Since C programs commonly access memory using type casts and other
features to override the high-level types, our algorithm is based on a
low-level representation of memory. This allows us to handle the
problematic features of C in a straightforward manner. Instead of
using types to identify locations that may contain pointers, we assume
that any memory location could potentially hold a pointer. We also
refer to locations within a block of memory by their positions, not by
their field names. We define a new abstraction, the location
set, to specify both a block of memory and a set of positions within
that block. For the most part, this low-level representation provides
results comparable to those based on high-level types. However, our
conservative approach may occasionally lead to less accurate results.
This is a price we are willing to pay in order to guarantee safe
results for all input programs
.
We divide memory into blocks of contiguous storage, whose positions relative to one another are undefined. A block of memory may be one of three kinds: a local variable, a locally allocated heap block, or an extended parameter. Global variables are treated as extended parameters. A special local variable represents the return value of a procedure. Note that the heap blocks are only those allocated within a procedure or its callees; heap blocks passed in from a calling context are considered to be extended parameters.
We distinguish heap blocks based on their allocation contexts, grouping together all the blocks allocated in each context.

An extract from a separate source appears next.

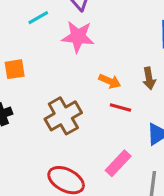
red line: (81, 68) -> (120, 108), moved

The minimal context information is simply the statement that creates the block. Including the call graph edges along which the new blocks are returned, eliminating duplicate edges in recursive cycles, can provide better precision for some programs [2]. While this scheme is a good starting point, we have found that for some programs it produces far more heap blocks than we would like. We are currently investigating techniques to merge heap blocks that are elements of the same recursive data structure in accordance with our goal to only distinguish complete data structures from one another. For now, we limit the allocation contexts to only include the static allocation sites. That is sufficient to provide good precision for the programs we have analyzed so far.